### Stored data ###

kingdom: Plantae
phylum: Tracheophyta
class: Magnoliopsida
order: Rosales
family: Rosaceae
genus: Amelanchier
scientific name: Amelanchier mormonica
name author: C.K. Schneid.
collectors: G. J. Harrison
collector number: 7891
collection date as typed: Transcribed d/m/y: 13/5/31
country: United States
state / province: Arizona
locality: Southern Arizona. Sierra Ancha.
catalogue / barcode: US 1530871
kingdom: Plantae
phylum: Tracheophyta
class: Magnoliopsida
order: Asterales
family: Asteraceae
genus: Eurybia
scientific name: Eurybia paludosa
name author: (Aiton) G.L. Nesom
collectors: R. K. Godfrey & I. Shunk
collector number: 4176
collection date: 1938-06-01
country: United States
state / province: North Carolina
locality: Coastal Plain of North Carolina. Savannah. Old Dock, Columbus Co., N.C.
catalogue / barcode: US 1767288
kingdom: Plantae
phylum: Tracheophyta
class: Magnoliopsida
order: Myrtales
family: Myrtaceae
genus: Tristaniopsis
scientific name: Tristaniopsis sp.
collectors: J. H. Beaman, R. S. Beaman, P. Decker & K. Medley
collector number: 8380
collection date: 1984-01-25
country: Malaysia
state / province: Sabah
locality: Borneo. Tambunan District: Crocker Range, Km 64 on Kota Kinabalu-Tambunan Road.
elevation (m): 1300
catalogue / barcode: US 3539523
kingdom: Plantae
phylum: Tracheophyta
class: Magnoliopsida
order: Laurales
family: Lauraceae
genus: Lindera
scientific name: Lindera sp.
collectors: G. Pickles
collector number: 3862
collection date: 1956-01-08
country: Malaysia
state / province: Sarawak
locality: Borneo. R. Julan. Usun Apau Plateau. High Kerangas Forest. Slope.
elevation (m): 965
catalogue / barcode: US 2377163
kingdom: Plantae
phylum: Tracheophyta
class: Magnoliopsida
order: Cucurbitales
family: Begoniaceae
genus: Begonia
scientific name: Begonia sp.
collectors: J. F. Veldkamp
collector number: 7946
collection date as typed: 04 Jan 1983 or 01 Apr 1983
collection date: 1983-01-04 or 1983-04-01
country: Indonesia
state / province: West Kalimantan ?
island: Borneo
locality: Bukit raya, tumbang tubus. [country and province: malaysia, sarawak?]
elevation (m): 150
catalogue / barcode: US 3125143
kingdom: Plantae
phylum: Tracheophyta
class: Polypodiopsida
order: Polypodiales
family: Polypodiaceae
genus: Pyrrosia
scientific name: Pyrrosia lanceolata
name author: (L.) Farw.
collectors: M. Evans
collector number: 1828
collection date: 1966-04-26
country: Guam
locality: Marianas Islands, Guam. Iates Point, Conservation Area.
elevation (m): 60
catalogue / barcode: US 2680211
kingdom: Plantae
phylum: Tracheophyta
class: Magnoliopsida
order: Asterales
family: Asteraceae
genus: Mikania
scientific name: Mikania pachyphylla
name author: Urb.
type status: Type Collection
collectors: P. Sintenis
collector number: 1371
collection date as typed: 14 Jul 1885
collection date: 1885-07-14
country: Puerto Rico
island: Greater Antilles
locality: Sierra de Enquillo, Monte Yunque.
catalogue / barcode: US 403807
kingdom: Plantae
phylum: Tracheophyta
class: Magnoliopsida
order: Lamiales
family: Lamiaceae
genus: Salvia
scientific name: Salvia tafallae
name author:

###

### Direction
Copy out, unchanged, the stretch from the start of the items through the line containing "order: Myrtales", including that line.

### Result of this exercise
kingdom: Plantae
phylum: Tracheophyta
class: Magnoliopsida
order: Rosales
family: Rosaceae
genus: Amelanchier
scientific name: Amelanchier mormonica
name author: C.K. Schneid.
collectors: G. J. Harrison
collector number: 7891
collection date as typed: Transcribed d/m/y: 13/5/31
country: United States
state / province: Arizona
locality: Southern Arizona. Sierra Ancha.
catalogue / barcode: US 1530871
kingdom: Plantae
phylum: Tracheophyta
class: Magnoliopsida
order: Asterales
family: Asteraceae
genus: Eurybia
scientific name: Eurybia paludosa
name author: (Aiton) G.L. Nesom
collectors: R. K. Godfrey & I. Shunk
collector number: 4176
collection date: 1938-06-01
country: United States
state / province: North Carolina
locality: Coastal Plain of North Carolina. Savannah. Old Dock, Columbus Co., N.C.
catalogue / barcode: US 1767288
kingdom: Plantae
phylum: Tracheophyta
class: Magnoliopsida
order: Myrtales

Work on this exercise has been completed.